__EXERCISE AIM__
Every line below needs to be reproduced exactly.

__THE DATA__
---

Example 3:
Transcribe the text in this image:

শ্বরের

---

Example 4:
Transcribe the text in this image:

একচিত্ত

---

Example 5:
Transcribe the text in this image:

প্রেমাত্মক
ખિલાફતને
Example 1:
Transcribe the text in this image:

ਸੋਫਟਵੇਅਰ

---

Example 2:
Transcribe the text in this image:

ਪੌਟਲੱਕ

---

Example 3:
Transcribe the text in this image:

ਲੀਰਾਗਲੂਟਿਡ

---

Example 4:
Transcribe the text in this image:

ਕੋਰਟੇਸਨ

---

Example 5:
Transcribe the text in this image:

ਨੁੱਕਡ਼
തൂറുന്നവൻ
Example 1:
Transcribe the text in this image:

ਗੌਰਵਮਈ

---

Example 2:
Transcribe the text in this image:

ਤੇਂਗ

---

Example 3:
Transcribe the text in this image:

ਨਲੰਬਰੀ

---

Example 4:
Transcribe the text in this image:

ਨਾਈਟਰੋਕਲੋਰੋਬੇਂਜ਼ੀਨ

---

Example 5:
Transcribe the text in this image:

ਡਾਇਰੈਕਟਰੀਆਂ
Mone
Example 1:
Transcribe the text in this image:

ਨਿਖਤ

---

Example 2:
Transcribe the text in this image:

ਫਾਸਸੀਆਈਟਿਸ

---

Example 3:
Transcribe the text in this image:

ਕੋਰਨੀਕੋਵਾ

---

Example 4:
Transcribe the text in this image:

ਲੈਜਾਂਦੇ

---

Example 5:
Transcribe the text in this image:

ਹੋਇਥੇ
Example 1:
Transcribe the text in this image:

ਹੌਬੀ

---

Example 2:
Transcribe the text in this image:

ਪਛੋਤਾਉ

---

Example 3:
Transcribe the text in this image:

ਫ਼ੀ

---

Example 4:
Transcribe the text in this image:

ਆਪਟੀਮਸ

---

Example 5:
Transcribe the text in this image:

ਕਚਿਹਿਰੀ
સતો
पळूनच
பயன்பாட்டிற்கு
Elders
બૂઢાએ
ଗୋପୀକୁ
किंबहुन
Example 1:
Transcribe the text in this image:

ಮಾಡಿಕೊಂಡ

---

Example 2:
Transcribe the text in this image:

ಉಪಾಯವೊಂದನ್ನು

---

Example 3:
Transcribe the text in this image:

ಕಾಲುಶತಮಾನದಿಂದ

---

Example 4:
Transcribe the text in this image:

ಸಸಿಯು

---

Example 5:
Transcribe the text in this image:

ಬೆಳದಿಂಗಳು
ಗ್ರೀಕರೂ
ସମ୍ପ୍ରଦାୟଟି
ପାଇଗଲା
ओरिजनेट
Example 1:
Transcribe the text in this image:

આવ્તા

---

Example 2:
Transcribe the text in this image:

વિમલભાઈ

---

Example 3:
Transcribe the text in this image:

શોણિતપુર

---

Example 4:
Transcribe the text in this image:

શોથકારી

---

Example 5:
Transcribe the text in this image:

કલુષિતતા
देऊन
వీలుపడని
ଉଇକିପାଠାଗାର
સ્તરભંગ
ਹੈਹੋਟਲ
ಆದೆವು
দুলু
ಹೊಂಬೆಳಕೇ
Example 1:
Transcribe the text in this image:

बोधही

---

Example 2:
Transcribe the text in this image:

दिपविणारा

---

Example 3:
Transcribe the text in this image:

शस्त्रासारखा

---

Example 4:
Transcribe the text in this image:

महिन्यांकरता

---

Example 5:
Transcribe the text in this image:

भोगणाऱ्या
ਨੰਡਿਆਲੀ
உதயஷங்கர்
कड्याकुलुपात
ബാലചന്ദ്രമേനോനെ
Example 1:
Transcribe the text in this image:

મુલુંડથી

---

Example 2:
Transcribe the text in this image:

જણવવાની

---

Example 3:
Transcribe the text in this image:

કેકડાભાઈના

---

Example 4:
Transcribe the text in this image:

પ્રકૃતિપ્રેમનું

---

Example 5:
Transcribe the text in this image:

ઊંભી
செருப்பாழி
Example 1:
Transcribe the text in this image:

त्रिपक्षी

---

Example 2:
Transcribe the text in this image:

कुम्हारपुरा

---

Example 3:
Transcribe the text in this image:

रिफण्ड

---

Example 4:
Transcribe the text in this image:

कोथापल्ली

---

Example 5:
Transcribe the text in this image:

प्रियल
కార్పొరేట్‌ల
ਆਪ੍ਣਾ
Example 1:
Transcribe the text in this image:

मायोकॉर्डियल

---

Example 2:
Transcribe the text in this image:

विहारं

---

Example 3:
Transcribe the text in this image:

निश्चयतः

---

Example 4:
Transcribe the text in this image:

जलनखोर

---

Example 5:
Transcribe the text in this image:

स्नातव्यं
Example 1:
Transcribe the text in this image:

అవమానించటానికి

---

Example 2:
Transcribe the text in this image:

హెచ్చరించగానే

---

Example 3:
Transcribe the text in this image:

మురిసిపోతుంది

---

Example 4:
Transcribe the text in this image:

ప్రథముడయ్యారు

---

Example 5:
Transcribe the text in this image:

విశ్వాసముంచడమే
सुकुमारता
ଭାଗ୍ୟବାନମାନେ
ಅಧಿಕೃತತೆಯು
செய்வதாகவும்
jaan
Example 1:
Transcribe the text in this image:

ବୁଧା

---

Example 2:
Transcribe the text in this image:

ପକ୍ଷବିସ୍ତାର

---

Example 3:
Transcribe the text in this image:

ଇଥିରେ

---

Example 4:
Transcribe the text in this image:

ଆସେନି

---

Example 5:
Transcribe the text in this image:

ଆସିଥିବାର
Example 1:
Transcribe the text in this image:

__PROBLEM SOLUTION__
---

Example 3:
Transcribe the text in this image:

শ্বরের

---

Example 4:
Transcribe the text in this image:

একচিত্ত

---

Example 5:
Transcribe the text in this image:

প্রেমাত্মক
ખિલાફતને
Example 1:
Transcribe the text in this image:

ਸੋਫਟਵੇਅਰ

---

Example 2:
Transcribe the text in this image:

ਪੌਟਲੱਕ

---

Example 3:
Transcribe the text in this image:

ਲੀਰਾਗਲੂਟਿਡ

---

Example 4:
Transcribe the text in this image:

ਕੋਰਟੇਸਨ

---

Example 5:
Transcribe the text in this image:

ਨੁੱਕਡ਼
തൂറുന്നവൻ
Example 1:
Transcribe the text in this image:

ਗੌਰਵਮਈ

---

Example 2:
Transcribe the text in this image:

ਤੇਂਗ

---

Example 3:
Transcribe the text in this image:

ਨਲੰਬਰੀ

---

Example 4:
Transcribe the text in this image:

ਨਾਈਟਰੋਕਲੋਰੋਬੇਂਜ਼ੀਨ

---

Example 5:
Transcribe the text in this image:

ਡਾਇਰੈਕਟਰੀਆਂ
Mone
Example 1:
Transcribe the text in this image:

ਨਿਖਤ

---

Example 2:
Transcribe the text in this image:

ਫਾਸਸੀਆਈਟਿਸ

---

Example 3:
Transcribe the text in this image:

ਕੋਰਨੀਕੋਵਾ

---

Example 4:
Transcribe the text in this image:

ਲੈਜਾਂਦੇ

---

Example 5:
Transcribe the text in this image:

ਹੋਇਥੇ
Example 1:
Transcribe the text in this image:

ਹੌਬੀ

---

Example 2:
Transcribe the text in this image:

ਪਛੋਤਾਉ

---

Example 3:
Transcribe the text in this image:

ਫ਼ੀ

---

Example 4:
Transcribe the text in this image:

ਆਪਟੀਮਸ

---

Example 5:
Transcribe the text in this image:

ਕਚਿਹਿਰੀ
સતો
पळूनच
பயன்பாட்டிற்கு
Elders
બૂઢાએ
ଗୋପୀକୁ
किंबहुन
Example 1:
Transcribe the text in this image:

ಮಾಡಿಕೊಂಡ

---

Example 2:
Transcribe the text in this image:

ಉಪಾಯವೊಂದನ್ನು

---

Example 3:
Transcribe the text in this image:

ಕಾಲುಶತಮಾನದಿಂದ

---

Example 4:
Transcribe the text in this image:

ಸಸಿಯು

---

Example 5:
Transcribe the text in this image:

ಬೆಳದಿಂಗಳು
ಗ್ರೀಕರೂ
ସମ୍ପ୍ରଦାୟଟି
ପାଇଗଲା
ओरिजनेट
Example 1:
Transcribe the text in this image:

આવ્તા

---

Example 2:
Transcribe the text in this image:

વિમલભાઈ

---

Example 3:
Transcribe the text in this image:

શોણિતપુર

---

Example 4:
Transcribe the text in this image:

શોથકારી

---

Example 5:
Transcribe the text in this image:

કલુષિતતા
देऊन
వీలుపడని
ଉଇକିପାଠାଗାର
સ્તરભંગ
ਹੈਹੋਟਲ
ಆದೆವು
দুলু
ಹೊಂಬೆಳಕೇ
Example 1:
Transcribe the text in this image:

बोधही

---

Example 2:
Transcribe the text in this image:

दिपविणारा

---

Example 3:
Transcribe the text in this image:

शस्त्रासारखा

---

Example 4:
Transcribe the text in this image:

महिन्यांकरता

---

Example 5:
Transcribe the text in this image:

भोगणाऱ्या
ਨੰਡਿਆਲੀ
உதயஷங்கர்
कड्याकुलुपात
ബാലചന്ദ്രമേനോനെ
Example 1:
Transcribe the text in this image:

મુલુંડથી

---

Example 2:
Transcribe the text in this image:

જણવવાની

---

Example 3:
Transcribe the text in this image:

કેકડાભાઈના

---

Example 4:
Transcribe the text in this image:

પ્રકૃતિપ્રેમનું

---

Example 5:
Transcribe the text in this image:

ઊંભી
செருப்பாழி
Example 1:
Transcribe the text in this image:

त्रिपक्षी

---

Example 2:
Transcribe the text in this image:

कुम्हारपुरा

---

Example 3:
Transcribe the text in this image:

रिफण्ड

---

Example 4:
Transcribe the text in this image:

कोथापल्ली

---

Example 5:
Transcribe the text in this image:

प्रियल
కార్పొరేట్‌ల
ਆਪ੍ਣਾ
Example 1:
Transcribe the text in this image:

मायोकॉर्डियल

---

Example 2:
Transcribe the text in this image:

विहारं

---

Example 3:
Transcribe the text in this image:

निश्चयतः

---

Example 4:
Transcribe the text in this image:

जलनखोर

---

Example 5:
Transcribe the text in this image:

स्नातव्यं
Example 1:
Transcribe the text in this image:

అవమానించటానికి

---

Example 2:
Transcribe the text in this image:

హెచ్చరించగానే

---

Example 3:
Transcribe the text in this image:

మురిసిపోతుంది

---

Example 4:
Transcribe the text in this image:

ప్రథముడయ్యారు

---

Example 5:
Transcribe the text in this image:

విశ్వాసముంచడమే
सुकुमारता
ଭାଗ୍ୟବାନମାନେ
ಅಧಿಕೃತತೆಯು
செய்வதாகவும்
jaan
Example 1:
Transcribe the text in this image:

ବୁଧା

---

Example 2:
Transcribe the text in this image:

ପକ୍ଷବିସ୍ତାର

---

Example 3:
Transcribe the text in this image:

ଇଥିରେ

---

Example 4:
Transcribe the text in this image:

ଆସେନି

---

Example 5:
Transcribe the text in this image:

ଆସିଥିବାର
Example 1:
Transcribe the text in this image:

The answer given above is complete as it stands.